TASK OBJECTIVE
Collect every line of the records below that contains the word "restored".

TASK INPUTS
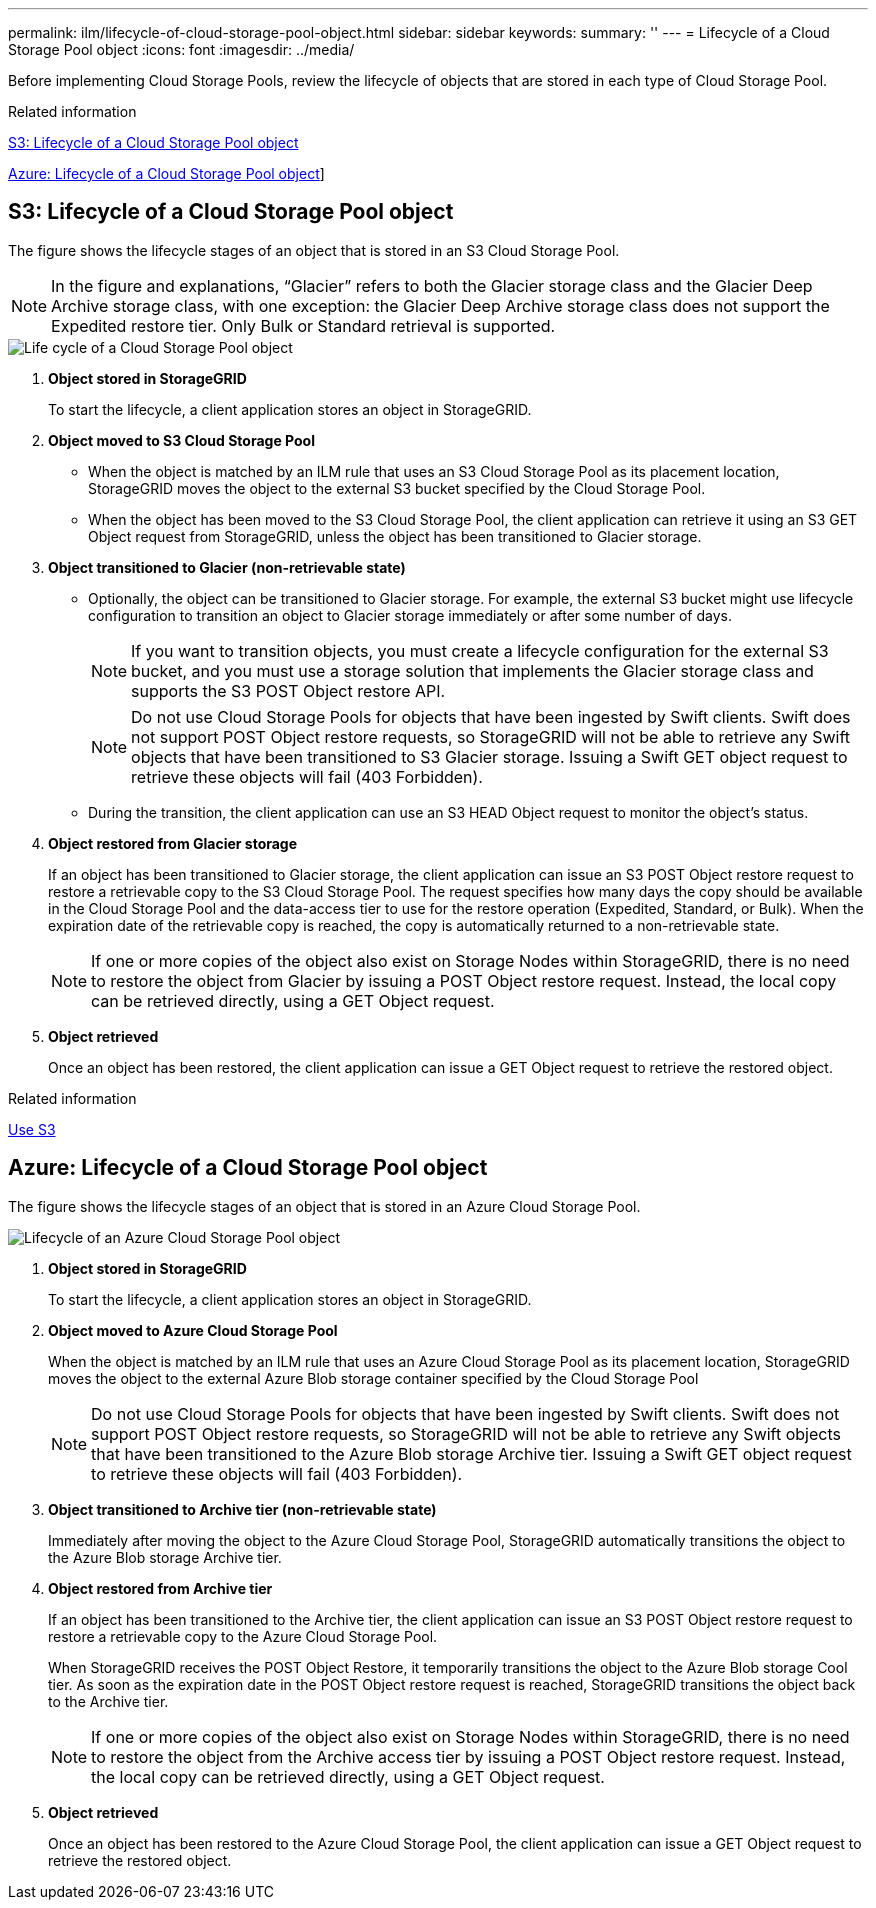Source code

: ---
permalink: ilm/lifecycle-of-cloud-storage-pool-object.html
sidebar: sidebar
keywords:
summary: ''
---
= Lifecycle of a Cloud Storage Pool object
:icons: font
:imagesdir: ../media/

[.lead]
Before implementing Cloud Storage Pools, review the lifecycle of objects that are stored in each type of Cloud Storage Pool.

.Related information

<<S3: Lifecycle of a Cloud Storage Pool object>>

<<Azure: Lifecycle of a Cloud Storage Pool object>>]

== S3: Lifecycle of a Cloud Storage Pool object

The figure shows the lifecycle stages of an object that is stored in an S3 Cloud Storage Pool.

NOTE: In the figure and explanations, "`Glacier`" refers to both the Glacier storage class and the Glacier Deep Archive storage class, with one exception: the Glacier Deep Archive storage class does not support the Expedited restore tier. Only Bulk or Standard retrieval is supported.

image::../media/cloud_storage_pool_object_life_cycle.png[Life cycle of a Cloud Storage Pool object]

. *Object stored in StorageGRID*
+
To start the lifecycle, a client application stores an object in StorageGRID.

. *Object moved to S3 Cloud Storage Pool*
 ** When the object is matched by an ILM rule that uses an S3 Cloud Storage Pool as its placement location, StorageGRID moves the object to the external S3 bucket specified by the Cloud Storage Pool.
 ** When the object has been moved to the S3 Cloud Storage Pool, the client application can retrieve it using an S3 GET Object request from StorageGRID, unless the object has been transitioned to Glacier storage.
. *Object transitioned to Glacier (non-retrievable state)*
 ** Optionally, the object can be transitioned to Glacier storage. For example, the external S3 bucket might use lifecycle configuration to transition an object to Glacier storage immediately or after some number of days.
+
NOTE: If you want to transition objects, you must create a lifecycle configuration for the external S3 bucket, and you must use a storage solution that implements the Glacier storage class and supports the S3 POST Object restore API.
+
NOTE: Do not use Cloud Storage Pools for objects that have been ingested by Swift clients. Swift does not support POST Object restore requests, so StorageGRID will not be able to retrieve any Swift objects that have been transitioned to S3 Glacier storage. Issuing a Swift GET object request to retrieve these objects will fail (403 Forbidden).

 ** During the transition, the client application can use an S3 HEAD Object request to monitor the object's status.
. *Object restored from Glacier storage*
+
If an object has been transitioned to Glacier storage, the client application can issue an S3 POST Object restore request to restore a retrievable copy to the S3 Cloud Storage Pool. The request specifies how many days the copy should be available in the Cloud Storage Pool and the data-access tier to use for the restore operation (Expedited, Standard, or Bulk). When the expiration date of the retrievable copy is reached, the copy is automatically returned to a non-retrievable state.
+
NOTE: If one or more copies of the object also exist on Storage Nodes within StorageGRID, there is no need to restore the object from Glacier by issuing a POST Object restore request. Instead, the local copy can be retrieved directly, using a GET Object request.

. *Object retrieved*
+
Once an object has been restored, the client application can issue a GET Object request to retrieve the restored object.

.Related information

link:../s3/index.html[Use S3]

== Azure: Lifecycle of a Cloud Storage Pool object


The figure shows the lifecycle stages of an object that is stored in an Azure Cloud Storage Pool.

image::../media/cloud_storage_pool_object_life_cycle_azure.png[Lifecycle of an Azure Cloud Storage Pool object]

. *Object stored in StorageGRID*
+
To start the lifecycle, a client application stores an object in StorageGRID.

. *Object moved to Azure Cloud Storage Pool*
+
When the object is matched by an ILM rule that uses an Azure Cloud Storage Pool as its placement location, StorageGRID moves the object to the external Azure Blob storage container specified by the Cloud Storage Pool
+
NOTE: Do not use Cloud Storage Pools for objects that have been ingested by Swift clients. Swift does not support POST Object restore requests, so StorageGRID will not be able to retrieve any Swift objects that have been transitioned to the Azure Blob storage Archive tier. Issuing a Swift GET object request to retrieve these objects will fail (403 Forbidden).

. *Object transitioned to Archive tier (non-retrievable state)*
+
Immediately after moving the object to the Azure Cloud Storage Pool, StorageGRID automatically transitions the object to the Azure Blob storage Archive tier.

. *Object restored from Archive tier*
+
If an object has been transitioned to the Archive tier, the client application can issue an S3 POST Object restore request to restore a retrievable copy to the Azure Cloud Storage Pool.
+
When StorageGRID receives the POST Object Restore, it temporarily transitions the object to the Azure Blob storage Cool tier. As soon as the expiration date in the POST Object restore request is reached, StorageGRID transitions the object back to the Archive tier.
+
NOTE: If one or more copies of the object also exist on Storage Nodes within StorageGRID, there is no need to restore the object from the Archive access tier by issuing a POST Object restore request. Instead, the local copy can be retrieved directly, using a GET Object request.

. *Object retrieved*
+
Once an object has been restored to the Azure Cloud Storage Pool, the client application can issue a GET Object request to retrieve the restored object.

RESPONSE BELOW
. *Object restored from Glacier storage*
Once an object has been restored, the client application can issue a GET Object request to retrieve the restored object.
. *Object restored from Archive tier*
Once an object has been restored to the Azure Cloud Storage Pool, the client application can issue a GET Object request to retrieve the restored object.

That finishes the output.